Biden-Putin Gerilimi
Bu kişisel atışmaların üzerinden kapsamlı bir devletler arası çekişme beklenemez. Gerçi Biden’la birlikte Amerika’nın Çin yerine Rusya’yı daha öncelikli bir rakip haline getirebileceği tahmin ediliyor.
Doç. Dr. Hasan B. YALÇIN & SETA Strateji Araştırmaları Direktörü
Biden bir anda Rusya ile diplomatik bir çekişmeye imza attı. Rusya Devlet Başkanı Putin’e “katil” dedi. Gerçekten planlı mıydı yoksa Biden’ın yetenek kısıtlamalarının bir sonucu muydu çok belli değil. Ama diplomatik olarak aslında büyük bir skandal.
Herhangi bir ülkeyle gerilim yaşayabilirsiniz. Son derece yüksek tonlama ve sert açıklamalarla gerilimleri tırmandırabilirsiniz. Ama doğrudan doğruya bir devlet başkanına “katil” demek diplomatik teamüller açısından son derece sıkıntılı.
Putin de bunu kendisi için fırsata dönüştürmekte tereddüt etmedi. Çok zekice cevaplar verdiğini söylemek mümkün değil, ama Biden’a meydan okuyarak meseleyi kişiselleştirmekten zevk alacağını gösterdi. Canlı yayında konuşmak gibi bir teklif bile getirdi.
Bir anda ortalığın bu kadar karışması herkesi düşündürüyor. Ve gerilimin ne kadar tırmanacağı merak konusu. Öncelikle şunu söylemek lazım: Bu kişisel atışmaların üzerinden kapsamlı bir devletler arası çekişme beklenemez. Gerçi Biden’la birlikte Amerika’nın Çin yerine Rusya’yı daha öncelikli bir rakip haline getirebileceği tahmin ediliyor.

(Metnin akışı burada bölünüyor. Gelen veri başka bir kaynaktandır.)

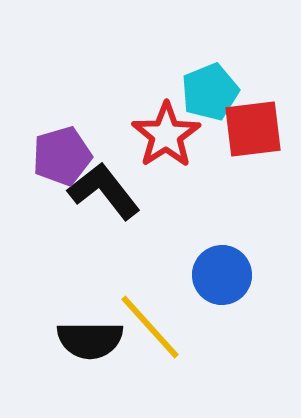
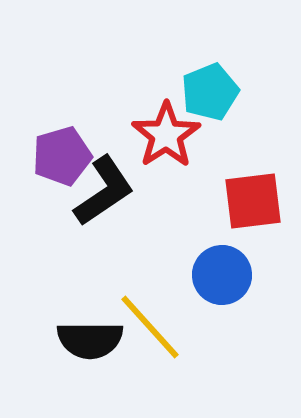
red square: moved 72 px down
black L-shape: rotated 94 degrees clockwise
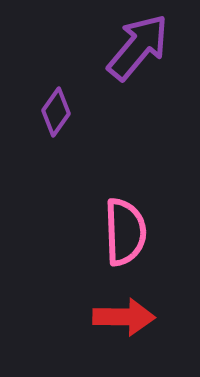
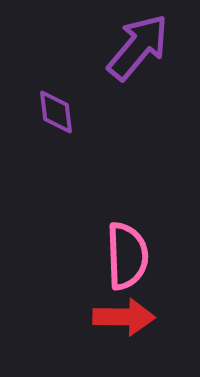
purple diamond: rotated 42 degrees counterclockwise
pink semicircle: moved 2 px right, 24 px down
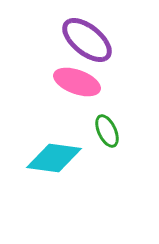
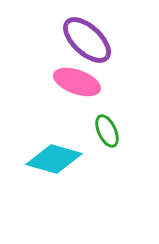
purple ellipse: rotated 4 degrees clockwise
cyan diamond: moved 1 px down; rotated 8 degrees clockwise
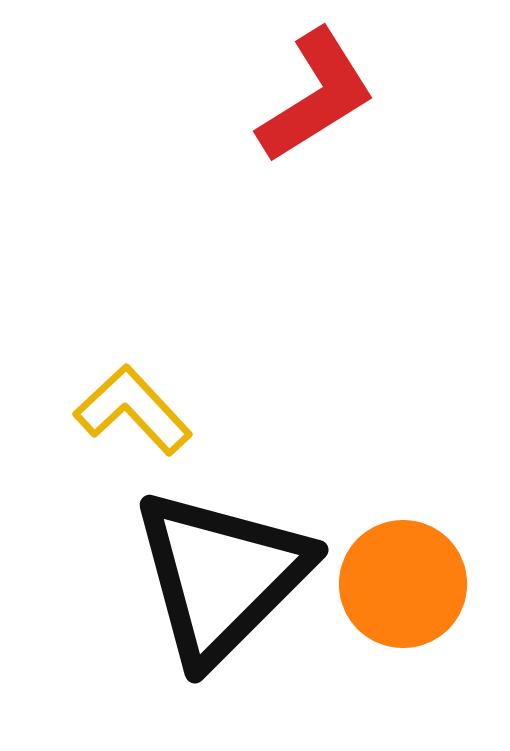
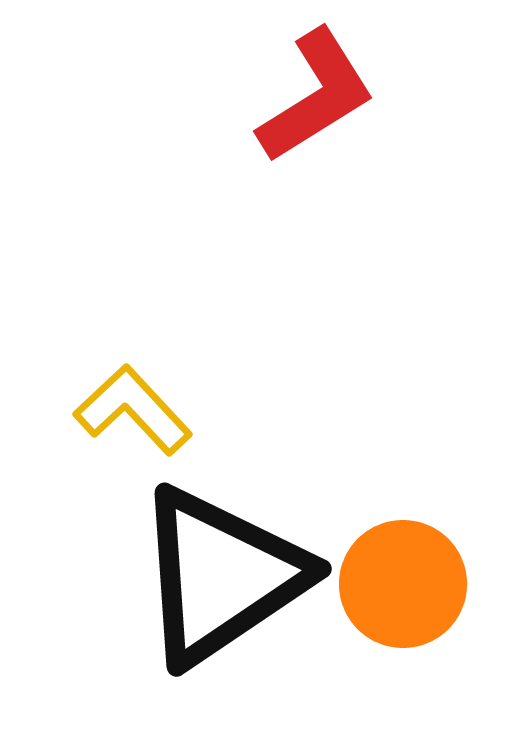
black triangle: rotated 11 degrees clockwise
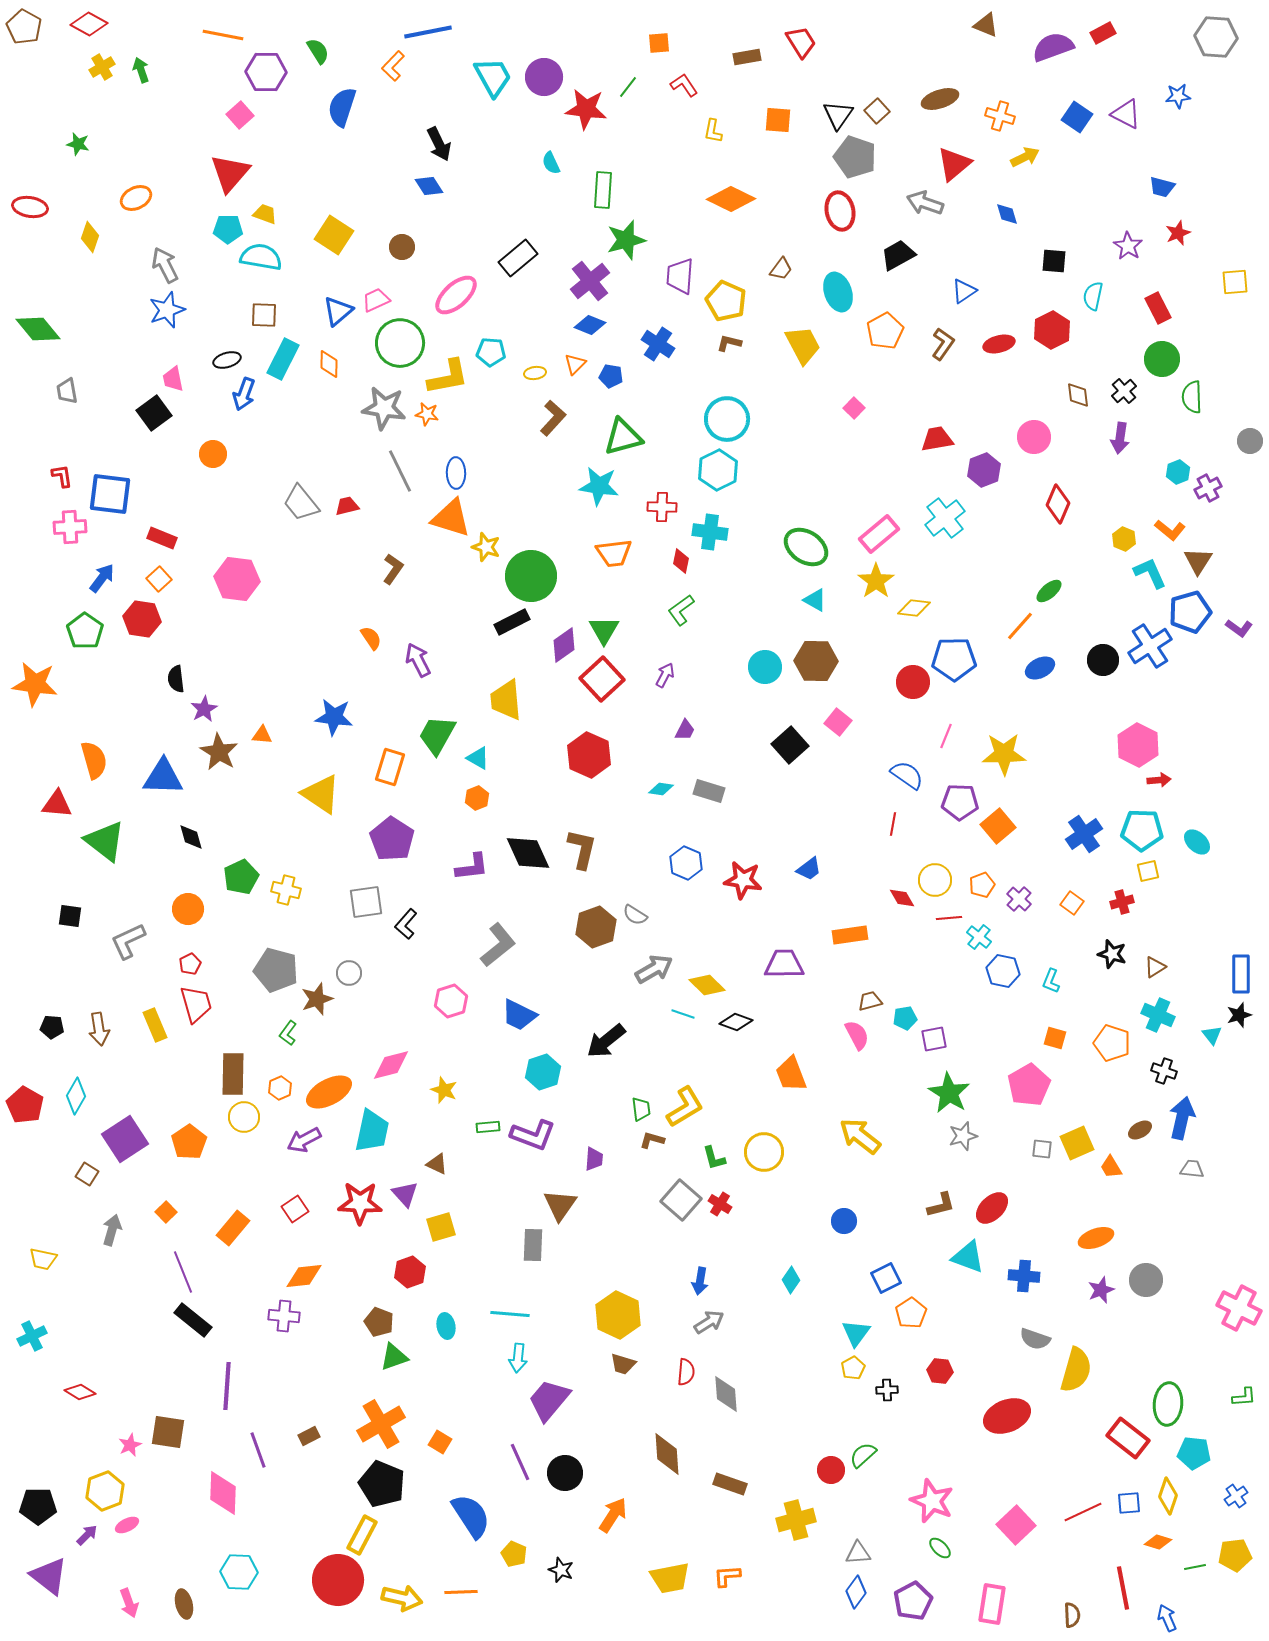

Biden, Rusya’nın özellikle transatlantik ilişkiler çerçevesinde sıkıştırılmasını istiyor. Ama bunun yolunun kişisel kavgalar çıkarmak olduğunu hiç sanmıyorum. Rakip devlet başkanına hakaret ederek işe başlamak, aslında elinde çok da sağlam bir plan olmadığının göstergesi olarak değerlendirilebilir.
Genelde söylemde tansiyon bu şekilde yükseltiliyorsa arkasının boş olduğunu düşünmek lazım. Biden sanki lafla peynir gemisi yüzdürmenin peşinde. Rusya’ya karşı veya Çin’e karşı attığı somut bir adım yok. Ama bu tür gerilimler üzerinden aktörmüş gibi yapıyor.
Son dönemlerde dünya çapında bu tür birçok siyasi ortaya çıktı. Macron da bunun bir benzeri. Az iş, çok laf… Bu nedenle ben şahsen bu polemik üzerinden bir Rus-Amerikan krizi beklemiyorum.
Türkiye açısından aslında Rusya ile ABD arasında yaşanacak bir gerilim, çok da tercih edilmeyecek bir durum değil. Özellikle Suriye üzerinden düşünecek olursanız, uzun yıllar boyunca Türkiye’nin en temel endişelerinden birisi Rusya ile ABD’nin aynı çizgide buluşmasıydı.
Bu endişe haklı gerekçelere dayanıyordu. Zira her iki devletin de zaman zaman Türkiye’yi sıkıştırmaya çalışan eylemeleri oldu. Ve birbirlerinin ayağına basmamak için özel bir çaba gösterdiler. Ancak Türkiye kendine yeterince alan açtıktan sonra çok da endişelenmeye gerek kalmadı diyebiliriz.
Yeni dönemde de Rusya ile ABD’nin çıkar çatışması yaşaması aslında Türkiye’yi daha da rahatlatabilir. Ama dediğim gibi şimdilik bu gerilimlerin hepsi göstermelik gibi. Ama göstermelik de olsa ABD’nin Türkiye’ye sataşmadığı her olayı Türkiye keyifle izleyebilir.